Yarchoan admits that the NCI is currently testing AIDS drugs that are
"likely to have severe toxicity," e.g. F-ddA.
Jeffrey Murray of the FDA gave a talk on the design of Phase III clinical
trials. By way of background, normal phase III clinical trials run from 1-4
years and cost $30-50 million. However, as of 1997, the FDA changed the
rules for anti-HIV drug clinical trials. Murray said this change was based
on a new knowledge of HIV pathogenesis. Maybe he was referring to David
Ho's viral dynamics stuff.
Accelerated Approval Protocol is as follows:
24 week double-blind study; all patient should receive standard of care (he
immediately then said this changes by the minute); report viral load
proportion below assay limit; show that CD4 cell changes are consistent
with viral load; report viral load vs proportion below 400. He said that
relying on mean changes in viral load is too limiting.
Pediatric clinical trial:
48 weeks based on last patient entered; all should receive standard of care
(i.e. AZT); report time to virologic failure (i.e. rise in viral load);
report proportion below assay limit; show consistency between CD4 and
Murray acknowledged that the FDA has not formally validated the HIV viral
load assay. Nevertheless, he said that, "the time to loss of virologic
response (i.e. how long it takes before a rise in viral load) is in a sense
a clinical endpoint." He even said that "the FDA believes in viral load."

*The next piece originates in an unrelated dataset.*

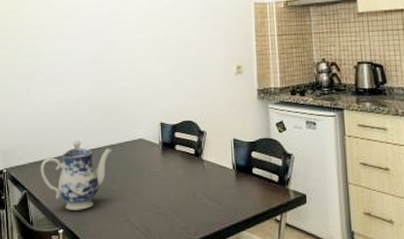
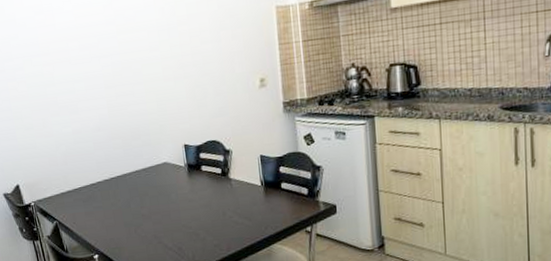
teapot: present [40,139,112,210] -> none [67,168,138,237]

That statement gave me the shivers. The FDA should be in the business of
evaluating evidence--not beliefs.
Murray said that failure is defined as viral load rebound. He also said
that "active drugs do not arrest symptom progression and certainly does not
return the patient to normal." This is probably why Martin Markowitz never
talks about how well his 27 patients are doing after 2 years on HAART.

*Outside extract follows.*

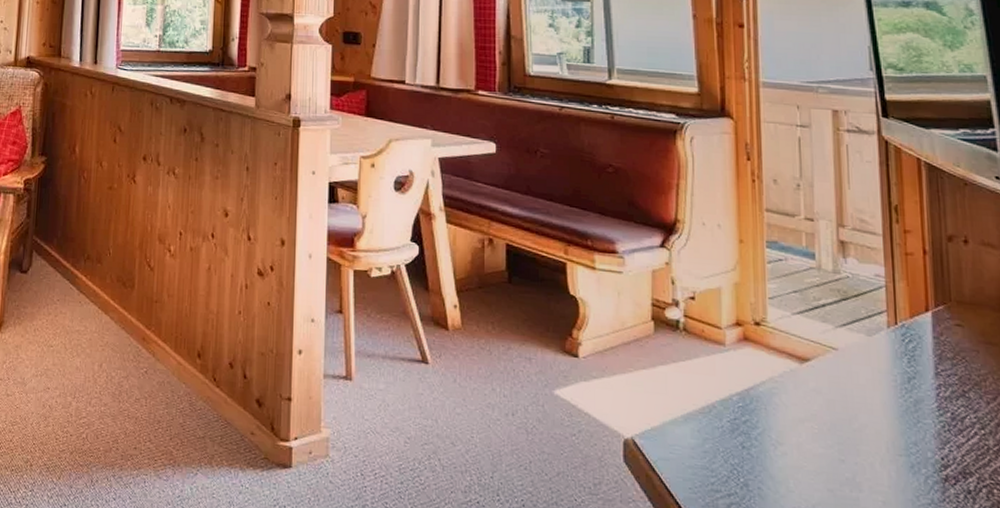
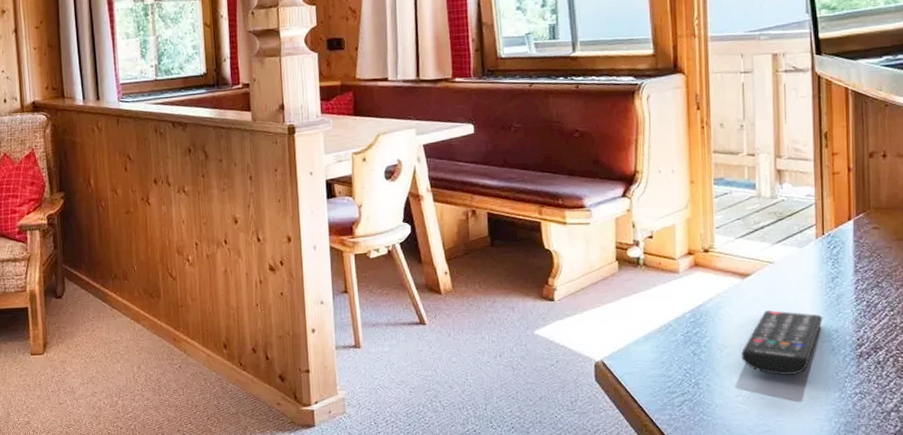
remote control: none [800,406,899,492] -> present [741,310,823,375]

Regarding safety, Murray said that toxicity studies in humans should last
48 weeks with 300-600 people evaluated over 6 months and a smaller number
over 1 year.
The FDA now asks for metabolism data for all trials. Jules Levin of NATAP
(a gay activist group in New York) told Murray that the "Community" will be
watching for the FDA to require metabolic abnormality measurements in
During the question period a guy in the audience proposed that the rise in
viral load may not represent drug failure but actually immunological
success. He based this twist of viral load interpretation on the rise in
CD4 cells is the same patients.
Following Murrary's talk, William Cameron tore to pieces the viral load
mania as I described at the beginning.
David Ho's talk was Thursday evening, following the banquet. It was much
ado about very little. He reported on 8 selected patients who had been on
HAART for some time and had no detectable viral load. They took biopsies
from a variety of tissues and examined 175 different tissue sections for
the presence of replicating HIV. They found 13 sections containing at grand
total of 19 cells replicating HIV. I repeat: 19 cells in 8 people. Even if
this were true and not an artifact, this number of cells is physiologically
irrelevant. A guy in the audience asked Ho how significant were those 19
cells? Ho answered that when HAART was stopped that the viral load
rebounded, implying that those few cells were responsible for the rebound.
Concluding, Ho said that "long-term non-progressors have something
important to tell us." They certainly do but not what he wants to hear.
Finally, I presented a poster on Tuesday by Peter Duesberg and me on the
Drugs-AIDS Hypothesis. Surprisingly, it went quite well. The 18 copies of
the AIDS Dilemma paper by Duesberg and me were all taken during the poster
session. I only took 18 because I thought hardly anyone there would want to
be seen reading it. The 20 copies of my HIV kinetics paper were all gone in
30 min. That paper was certainly less threatening and could actually be of
use to some of those folks. Some people even came up and asked questions.
What amazed me the most was that instead of avoiding me at meal times (we
all eat together at Gordon conferences) my table was almost always full
even though I made a point of being the first to sit down. It just goes to
show that things are hard to predict.